Cables lack flexibility, and the maintenance and total cost of ownership can be pretty extensive.
Apr, 2019 – The examples smack you in the face at tradeshows, clog your inbox and may even appear in this very article. So many actionable insights to be had. You’re practically losing money by not doing it. It’s really the only way to go.
Embracing the Industrial Internet of Things does make a lot of sense, and allows everyone from CEO down to operator to better understand and conduct operations, but there are incidental consequence to dealing when you do connect everything, specifically the mess of cables running all over the place. They allow your machines to stream torrents of data, but they can also make your factory floor look like the bottom of the Well of Souls from Raiders of the Lost Ark.
If you suffer from ophidiophobia (the fear of snakes), you can see why that could be problematic. If you fear downtime even more, drowning in miles and miles of cable causes even greater concern.
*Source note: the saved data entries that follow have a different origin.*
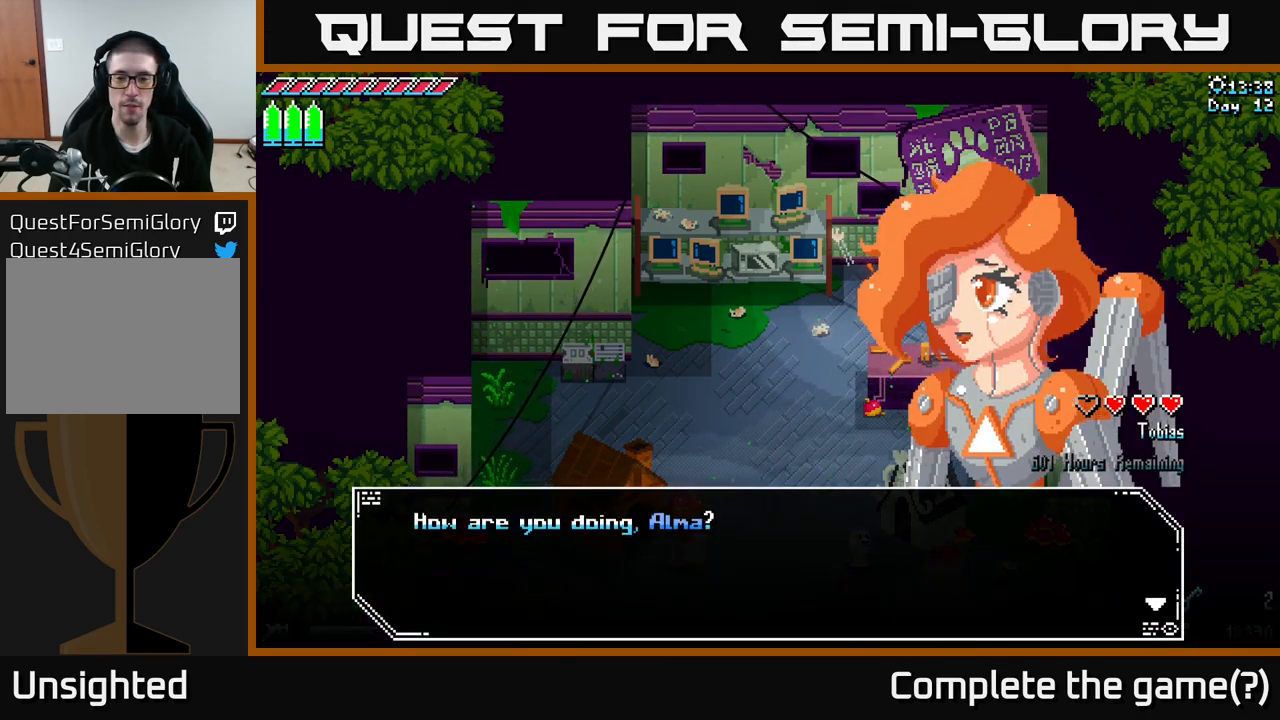
{"buttons": [], "left_stick": "center", "right_stick": "center", "events": [[200, "A", "down"], [350, "A", "up"]]}
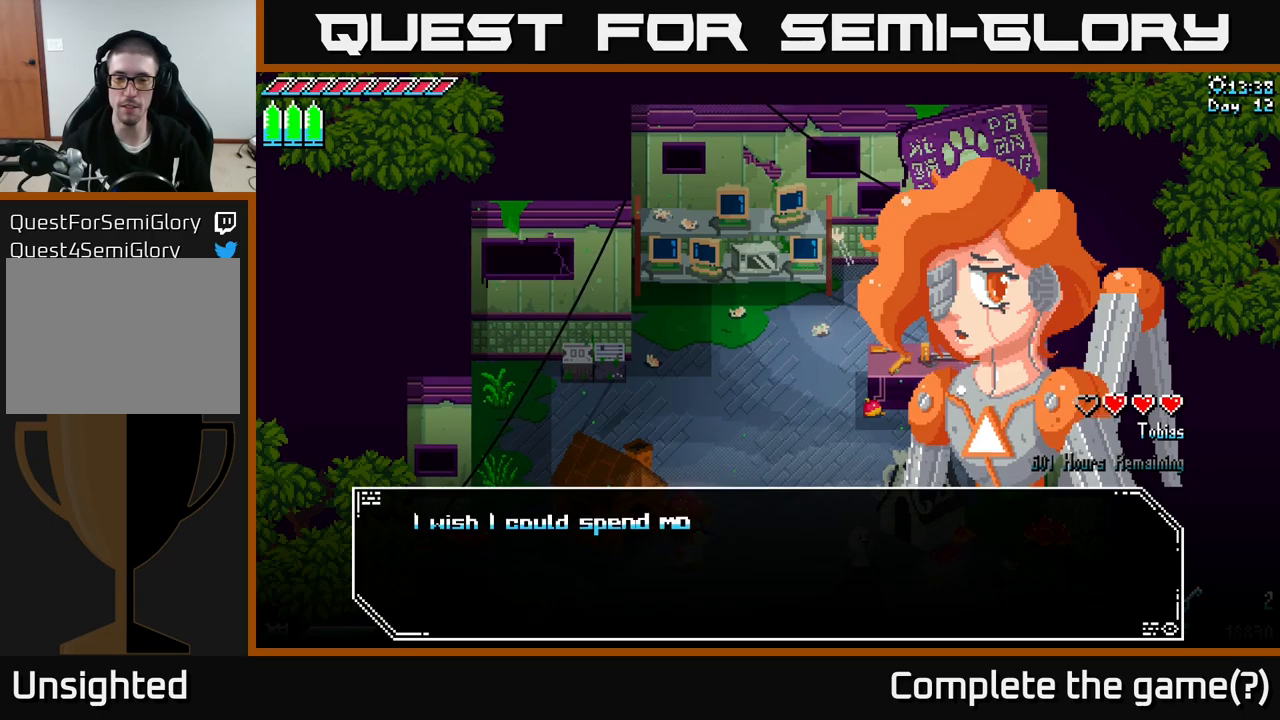
{"buttons": ["A"], "left_stick": "center", "right_stick": "center", "events": [[400, "A", "down"]]}
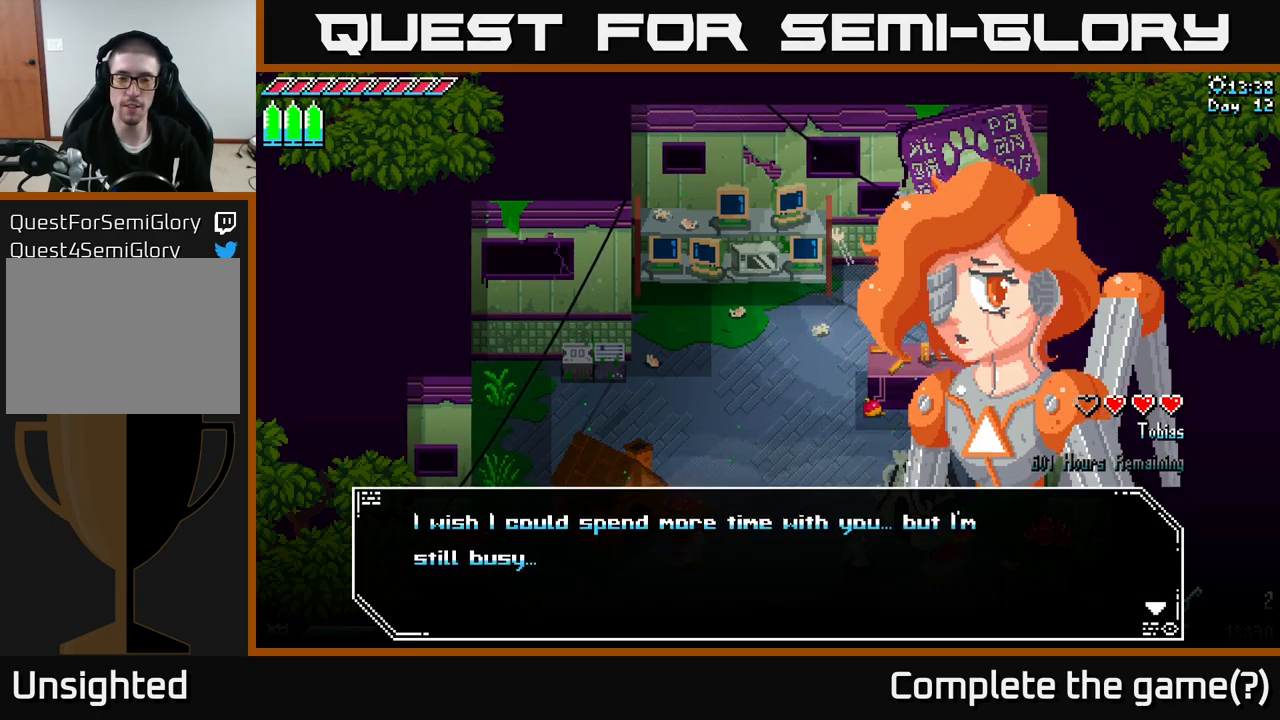
{"buttons": [], "left_stick": "center", "right_stick": "center", "events": [[50, "A", "up"], [334, "A", "down"], [350, "A", "up"]]}
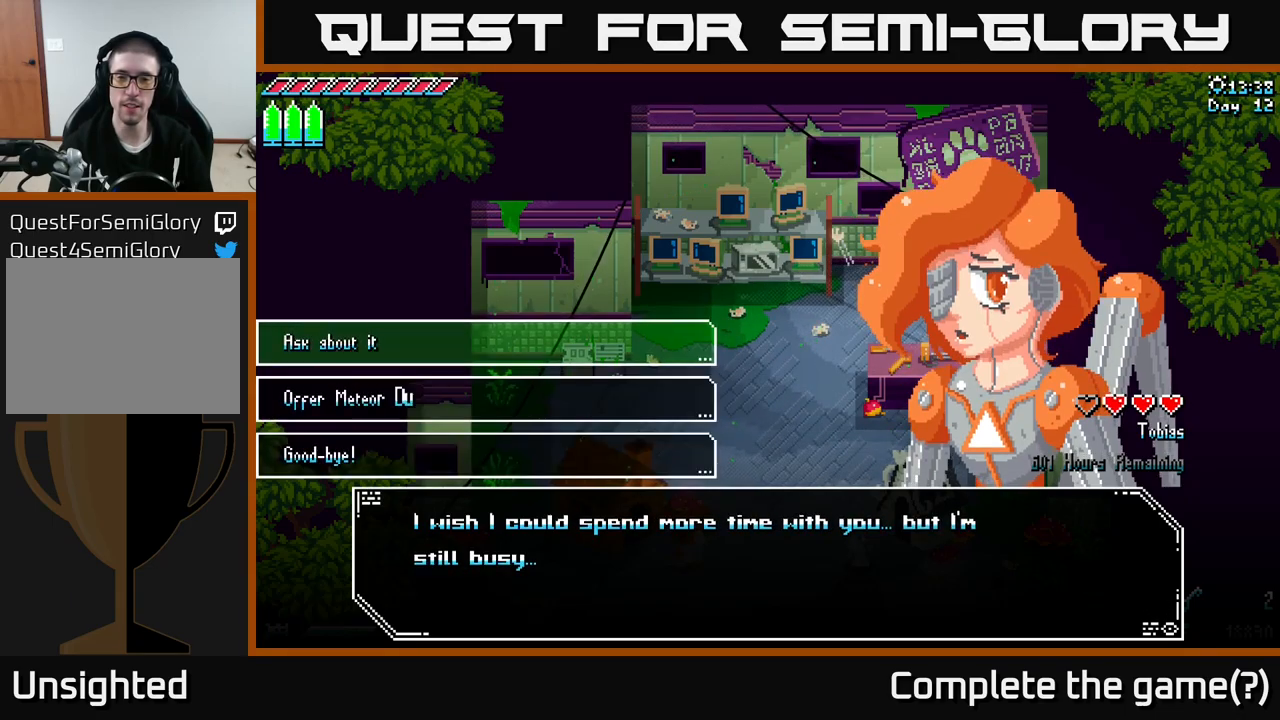
{"buttons": [], "left_stick": "center", "right_stick": "center", "events": [[200, "left_stick", "down"], [400, "left_stick", "center"]]}
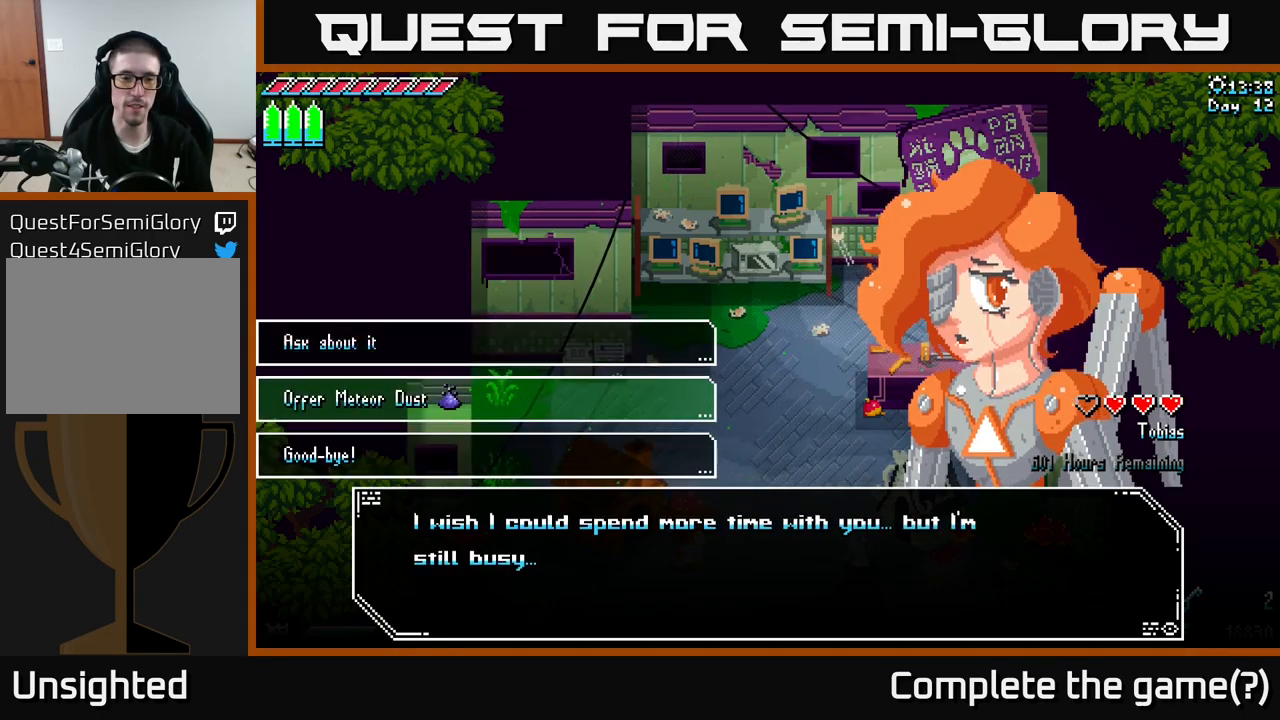
{"buttons": [], "left_stick": "center", "right_stick": "center", "events": [[167, "left_stick", "up"], [317, "left_stick", "center"]]}
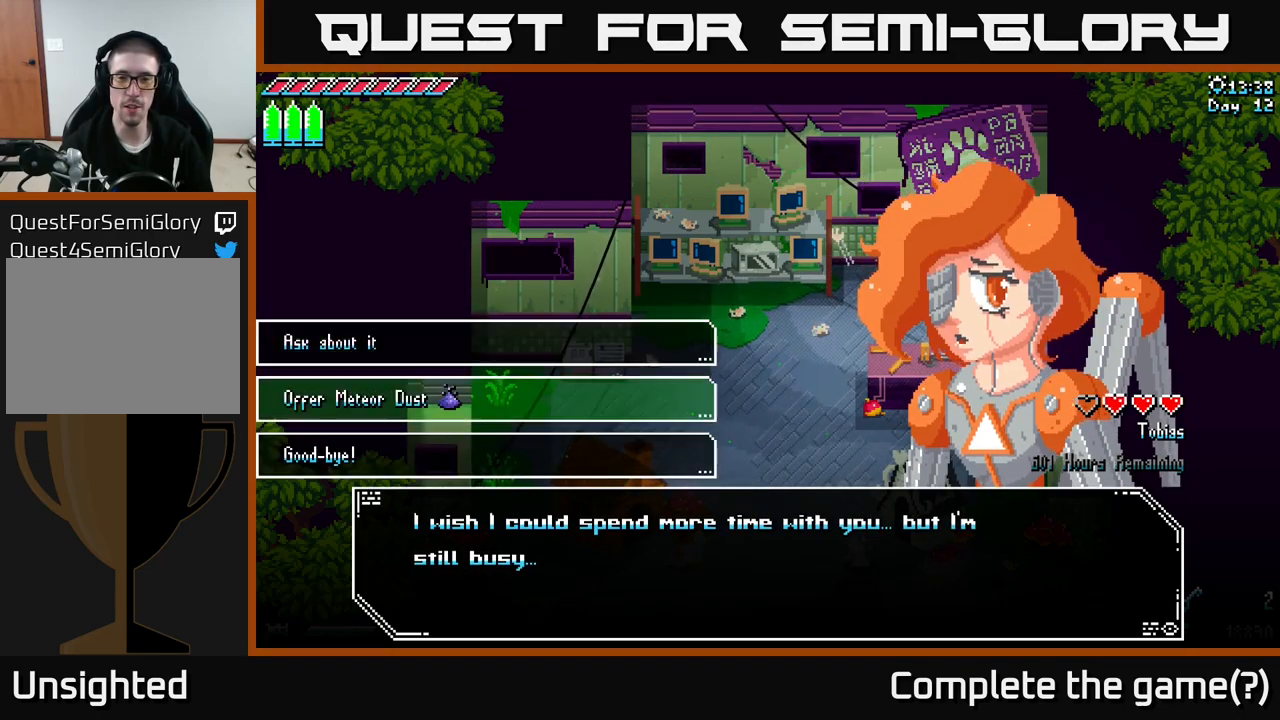
{"buttons": [], "left_stick": "center", "right_stick": "center", "events": [[17, "left_stick", "down"], [217, "left_stick", "center"], [284, "left_stick", "up"], [450, "left_stick", "center"]]}
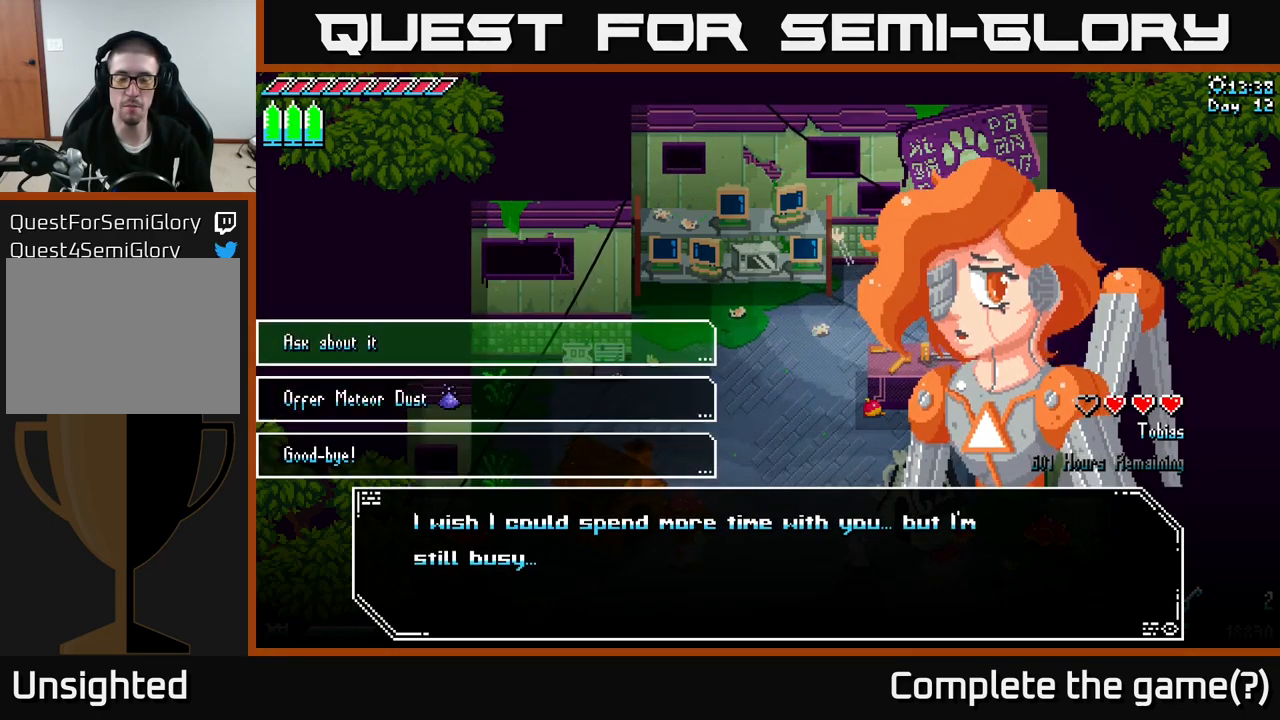
{"buttons": [], "left_stick": "center", "right_stick": "center", "events": []}
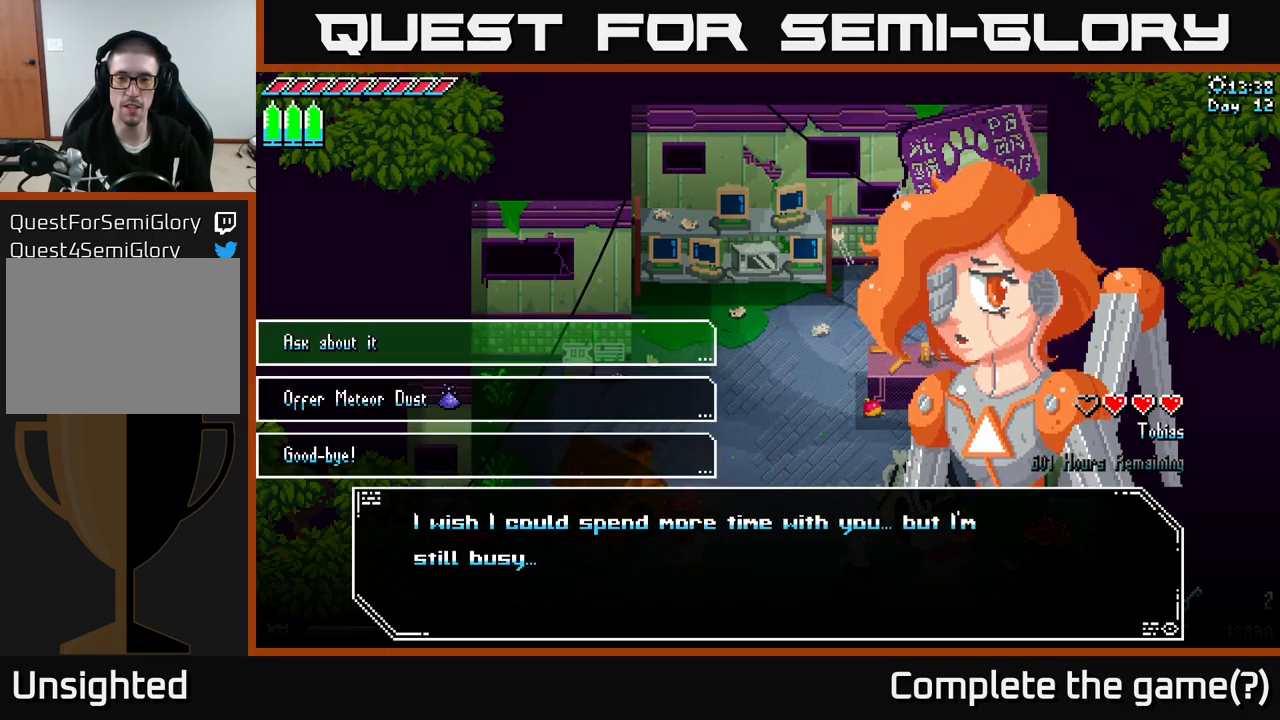
{"buttons": [], "left_stick": "down", "right_stick": "center", "events": [[417, "left_stick", "down"]]}
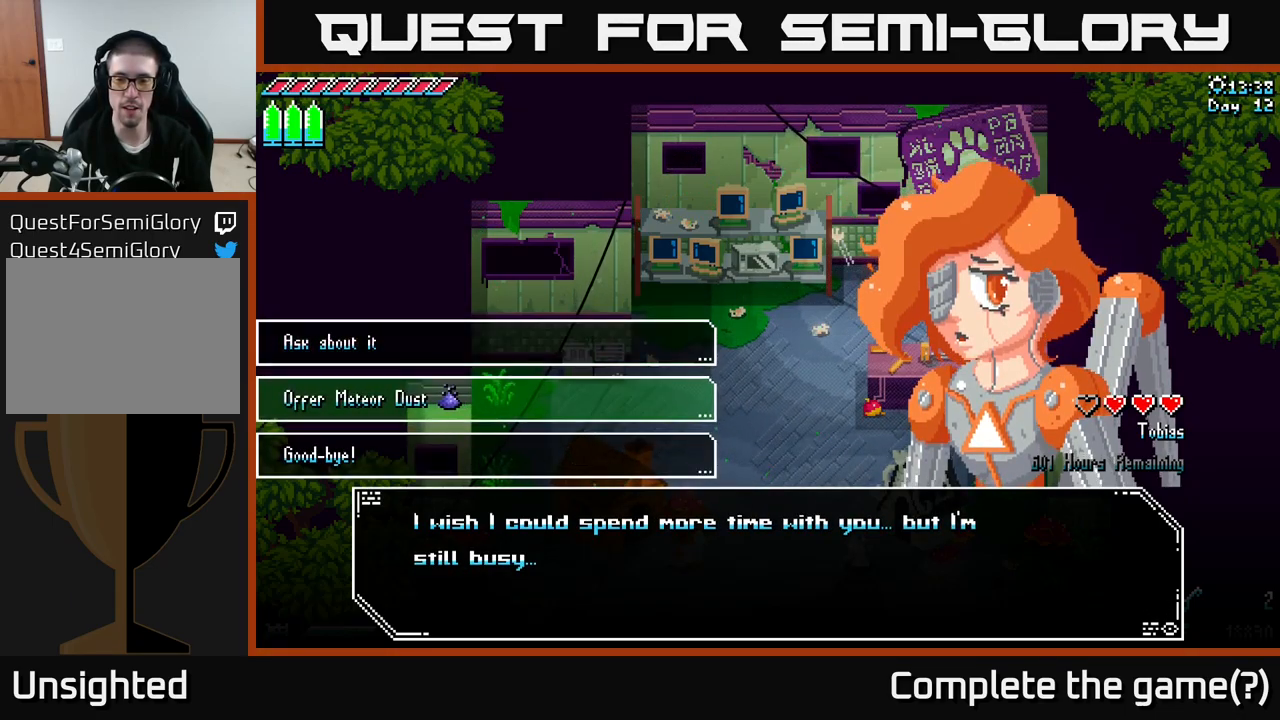
{"buttons": [], "left_stick": "center", "right_stick": "center", "events": [[84, "left_stick", "center"], [167, "left_stick", "up"], [334, "left_stick", "center"]]}
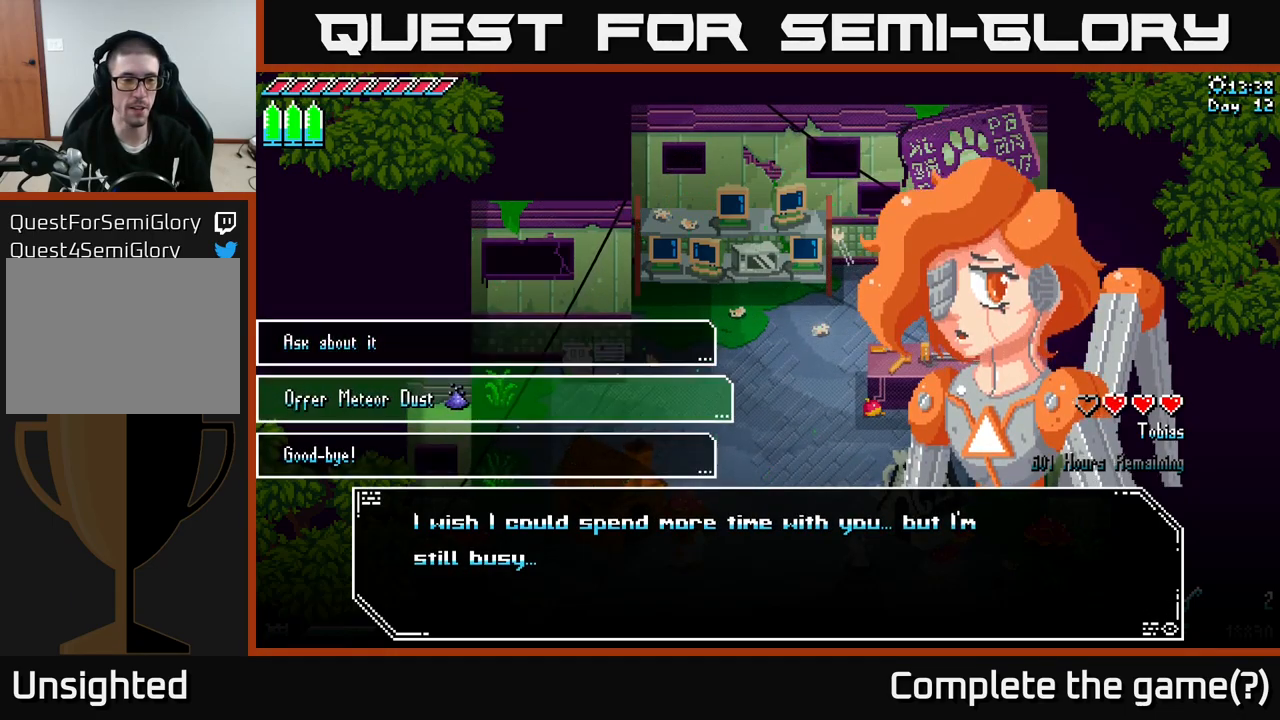
{"buttons": [], "left_stick": "center", "right_stick": "center", "events": [[34, "left_stick", "down"], [217, "left_stick", "center"], [334, "A", "down"], [417, "A", "up"]]}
“Cables lack flexibility, and the maintenance and total cost of ownership can be pretty extensive,” says Gabi Daniely, chief strategy officer at CoreTigo. The Israeli startup’s overall mission is to “expand the industrial IoT revolution,” which they plan to do by providing custom IO-Link Wireless network solutions for industrial mission critical applications. They connect sensors and actuators to PLCs as reliably and securely as the wired options. “What we’re doing is basically unbinding the industrial space from cables.”